Saved data entries:
· · · · ·

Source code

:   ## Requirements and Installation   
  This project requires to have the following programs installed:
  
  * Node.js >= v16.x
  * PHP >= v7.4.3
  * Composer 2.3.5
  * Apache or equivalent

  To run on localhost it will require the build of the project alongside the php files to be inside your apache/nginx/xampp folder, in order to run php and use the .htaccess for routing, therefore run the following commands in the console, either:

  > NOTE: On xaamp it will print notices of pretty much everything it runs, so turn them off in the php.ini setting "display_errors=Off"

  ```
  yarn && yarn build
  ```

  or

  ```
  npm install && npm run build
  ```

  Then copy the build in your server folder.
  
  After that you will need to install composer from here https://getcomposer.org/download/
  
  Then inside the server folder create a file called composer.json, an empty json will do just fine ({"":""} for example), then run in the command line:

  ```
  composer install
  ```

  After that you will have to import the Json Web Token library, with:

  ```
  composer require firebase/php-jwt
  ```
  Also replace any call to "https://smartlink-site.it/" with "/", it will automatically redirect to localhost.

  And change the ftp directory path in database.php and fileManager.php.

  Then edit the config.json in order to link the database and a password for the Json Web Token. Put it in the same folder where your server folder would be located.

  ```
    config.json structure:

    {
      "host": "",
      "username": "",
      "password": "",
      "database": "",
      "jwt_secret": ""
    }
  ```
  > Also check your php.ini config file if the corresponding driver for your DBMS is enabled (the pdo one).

· · · · ·

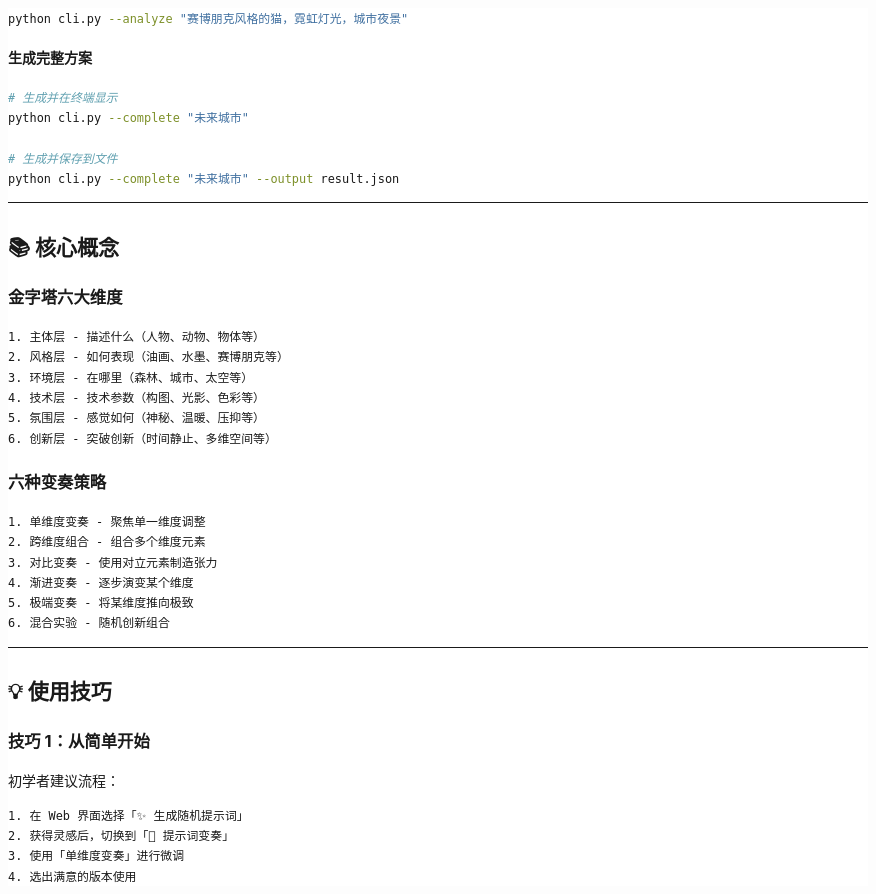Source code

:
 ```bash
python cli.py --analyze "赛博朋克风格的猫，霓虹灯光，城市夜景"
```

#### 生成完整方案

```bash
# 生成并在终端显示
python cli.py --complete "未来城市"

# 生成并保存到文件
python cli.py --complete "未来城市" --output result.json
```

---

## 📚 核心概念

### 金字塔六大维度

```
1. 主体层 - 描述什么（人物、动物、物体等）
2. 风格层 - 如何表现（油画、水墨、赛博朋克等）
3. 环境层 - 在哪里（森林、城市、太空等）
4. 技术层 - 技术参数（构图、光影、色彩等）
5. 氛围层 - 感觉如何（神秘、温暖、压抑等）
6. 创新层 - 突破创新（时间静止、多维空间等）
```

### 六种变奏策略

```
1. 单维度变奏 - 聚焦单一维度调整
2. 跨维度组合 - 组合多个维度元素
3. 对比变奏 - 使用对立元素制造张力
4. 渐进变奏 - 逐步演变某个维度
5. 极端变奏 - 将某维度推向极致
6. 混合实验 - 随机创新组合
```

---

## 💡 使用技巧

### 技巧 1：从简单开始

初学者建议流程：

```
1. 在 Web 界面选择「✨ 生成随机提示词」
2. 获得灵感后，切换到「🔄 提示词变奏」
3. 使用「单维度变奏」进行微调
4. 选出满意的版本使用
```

· · · · ·

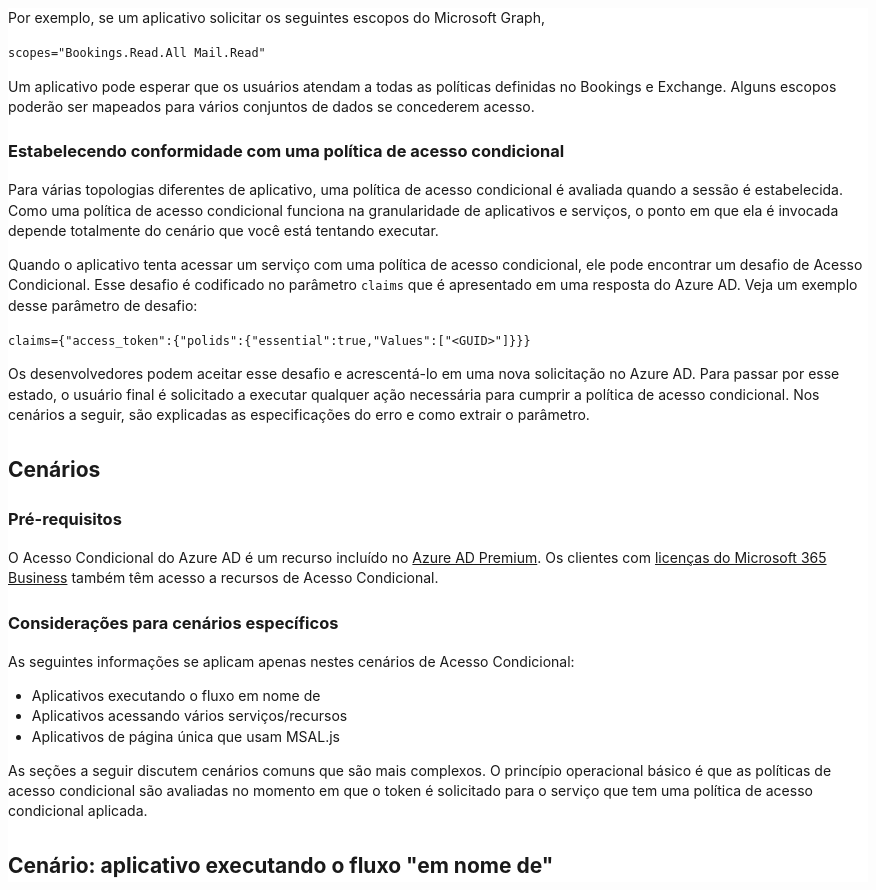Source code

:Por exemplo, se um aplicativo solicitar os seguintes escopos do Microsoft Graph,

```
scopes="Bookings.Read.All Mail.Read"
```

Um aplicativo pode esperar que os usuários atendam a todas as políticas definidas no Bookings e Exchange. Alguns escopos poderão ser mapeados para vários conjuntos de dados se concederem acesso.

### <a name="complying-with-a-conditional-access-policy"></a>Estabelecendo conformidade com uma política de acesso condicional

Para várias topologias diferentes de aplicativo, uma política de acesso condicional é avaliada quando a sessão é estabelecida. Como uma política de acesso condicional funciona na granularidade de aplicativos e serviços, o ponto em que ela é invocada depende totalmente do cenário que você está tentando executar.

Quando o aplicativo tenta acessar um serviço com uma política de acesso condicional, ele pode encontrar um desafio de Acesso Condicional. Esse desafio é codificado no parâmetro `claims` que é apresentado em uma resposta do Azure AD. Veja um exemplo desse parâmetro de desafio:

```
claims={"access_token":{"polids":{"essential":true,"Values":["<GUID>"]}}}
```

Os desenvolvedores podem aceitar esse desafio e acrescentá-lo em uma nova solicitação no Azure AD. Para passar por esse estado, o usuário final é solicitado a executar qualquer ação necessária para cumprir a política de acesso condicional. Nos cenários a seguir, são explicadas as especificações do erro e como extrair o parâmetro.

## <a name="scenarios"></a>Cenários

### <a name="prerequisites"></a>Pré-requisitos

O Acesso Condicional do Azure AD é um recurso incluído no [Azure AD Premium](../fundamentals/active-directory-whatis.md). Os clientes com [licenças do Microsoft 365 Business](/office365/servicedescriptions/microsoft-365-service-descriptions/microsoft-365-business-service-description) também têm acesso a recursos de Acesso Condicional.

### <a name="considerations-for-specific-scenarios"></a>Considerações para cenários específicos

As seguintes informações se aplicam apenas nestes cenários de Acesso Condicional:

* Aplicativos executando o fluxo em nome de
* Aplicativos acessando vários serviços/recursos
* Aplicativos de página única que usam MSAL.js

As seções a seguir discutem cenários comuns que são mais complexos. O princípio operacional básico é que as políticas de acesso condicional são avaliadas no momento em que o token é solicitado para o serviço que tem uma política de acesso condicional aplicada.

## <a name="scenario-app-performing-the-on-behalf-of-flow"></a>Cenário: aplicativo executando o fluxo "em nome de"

· · · · ·

### Task details:
Look through the entries above, and wherever a line holds the word "config", copy it.

### Reply:
  Then edit the config.json in order to link the database and a password for the Json Web Token. Put it in the same folder where your server folder would be located.
    config.json structure:
  > Also check your php.ini config file if the corresponding driver for your DBMS is enabled (the pdo one).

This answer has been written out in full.